Mon agent avait entendu dire qu’ils voulaient un acteur étranger pour ce personnage. J’ai lu le script qui me plaisait beaucoup même si j’ai un problème avec la violence au cinéma. J’ai rencontré les Coen à New York et 30 minutes plus tard je faisais le film. Je n’étais pas familier avec l’univers de Cormac McCarthy et ils m’ont expliqué le sens de cette histoire, le fait que mon personnage à lui seul représente LA violence.
Il est terrifiant dès sa première apparition. Vous êtes vous inspiré de grands méchants de cinéma ?
Dans le livre, il est décrit psychologiquement, pas vraiment physiquement.
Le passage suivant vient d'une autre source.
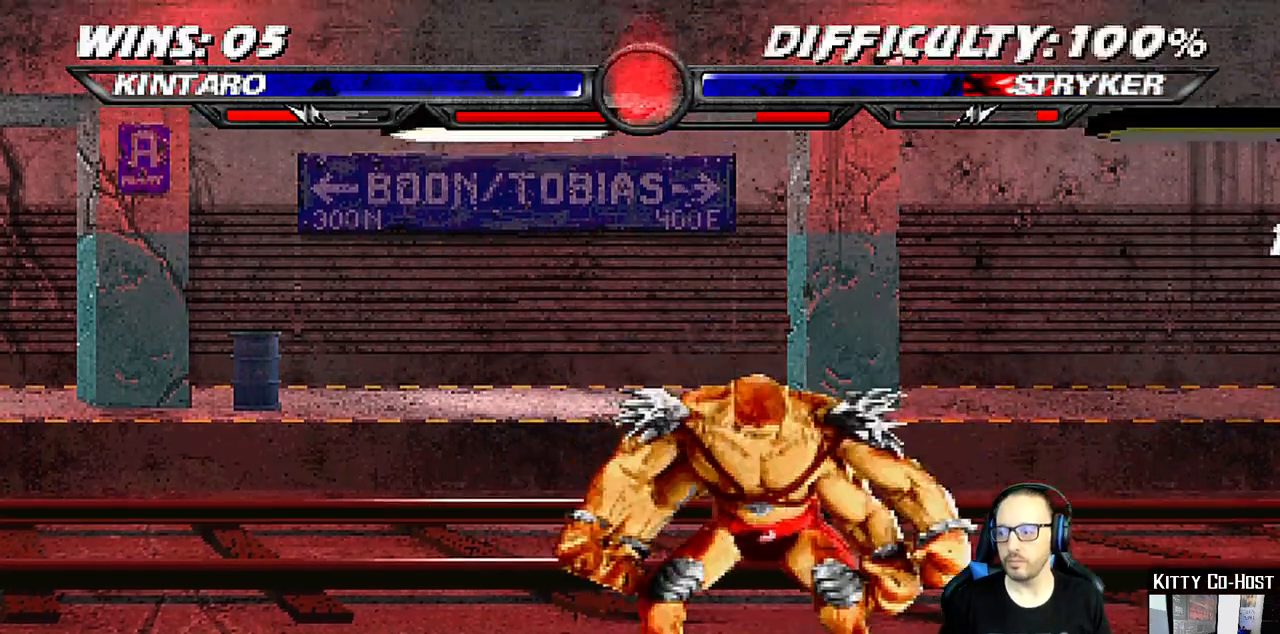
{"buttons": [], "left_stick": "center", "right_stick": "center"}
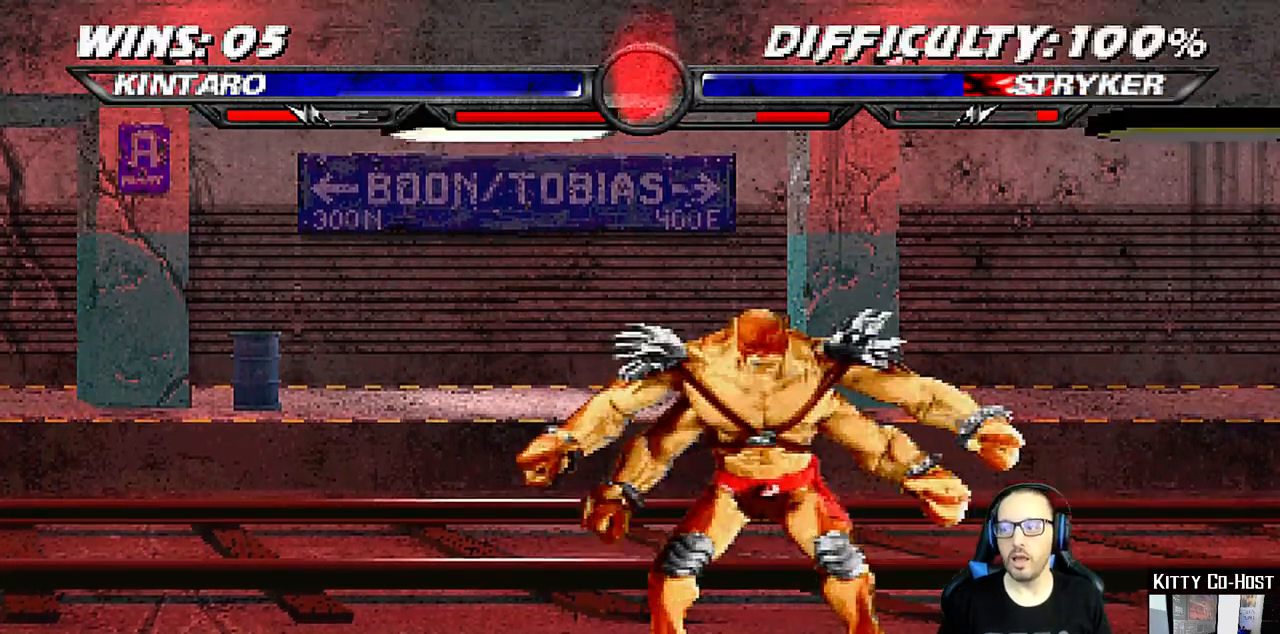
{"buttons": [], "left_stick": "center", "right_stick": "center", "events": []}
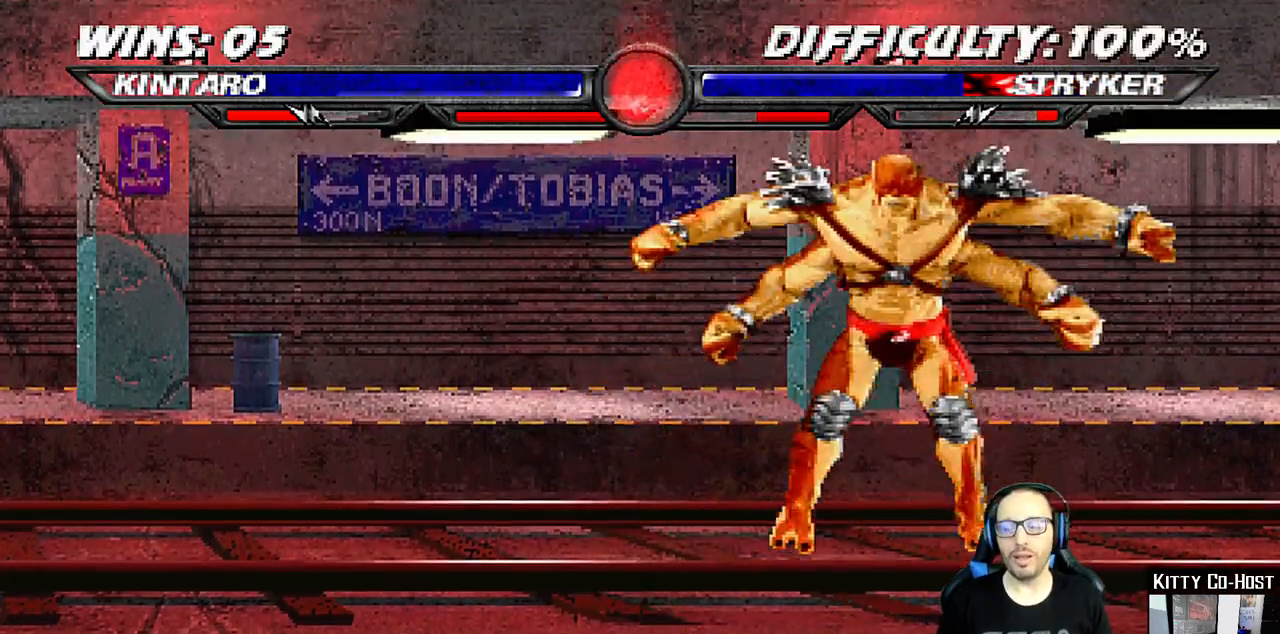
{"buttons": ["DPAD_DOWN", "DPAD_RIGHT"], "left_stick": "center", "right_stick": "center", "events": [[433, "DPAD_DOWN", "down"], [483, "DPAD_RIGHT", "down"]]}
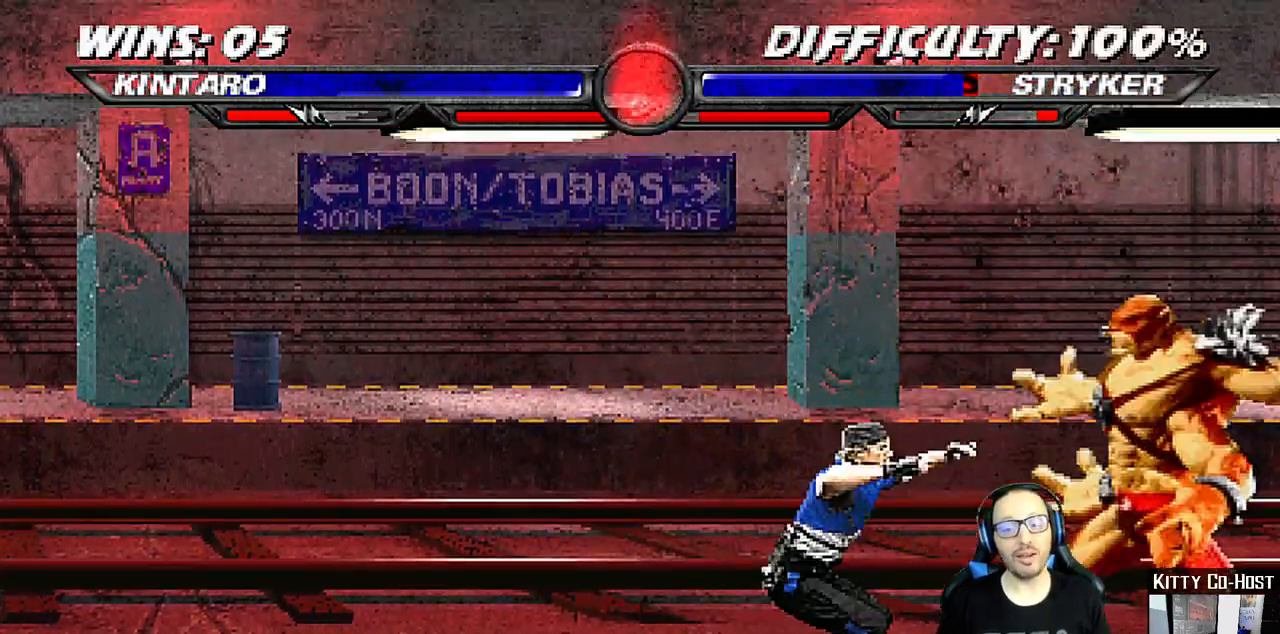
{"buttons": [], "left_stick": "center", "right_stick": "center", "events": [[33, "DPAD_DOWN", "up"], [67, "TRIANGLE", "down"], [133, "DPAD_RIGHT", "up"], [167, "TRIANGLE", "up"], [217, "TRIANGLE", "down"], [450, "TRIANGLE", "up"]]}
Ce sont les Coen qui ont eux l’idée de cette coiffure absolument géniale, à la fois drôle et dérangeante. Il fallait aussi lui donner du poids. Lorsqu’il est en mission, il est hyper efficace mais sans enthousiasme, comme si quelque chose était cassé en lui. J’ai pensé à Robert Mitchum dans la Nuit du chasseur pour la présence, mais aussi Kevin Spacey dans Seven, pour l’âme brisée, ou aussi Anthony Hopkins dans le Silence des agneaux pour la diction. Mais je ne voulais copier aucun d’entre eux. Chigurh est Chigurh. Il est unique. C’est lui que je devais trouver !
Ca vous fait quoi de le voir sur l’écran ?
Je ne comprends pas pourquoi il fait aussi peur aux gens. Pas à moi en tout cas. Mais bon, j’ai fait mon boulot, mais les Coen surtout on fait leur boulot. La même performance entre les mains d’autres réalisateurs n’aurait pas donné la même chose. C’est l’atmosphère qu’ils ont crée, le malaise, le silence, la façon dont ils filment mon entrée en scène, ou la façon dont les personnages à qui je parle réagissent…. Ca oui, c’est effrayant !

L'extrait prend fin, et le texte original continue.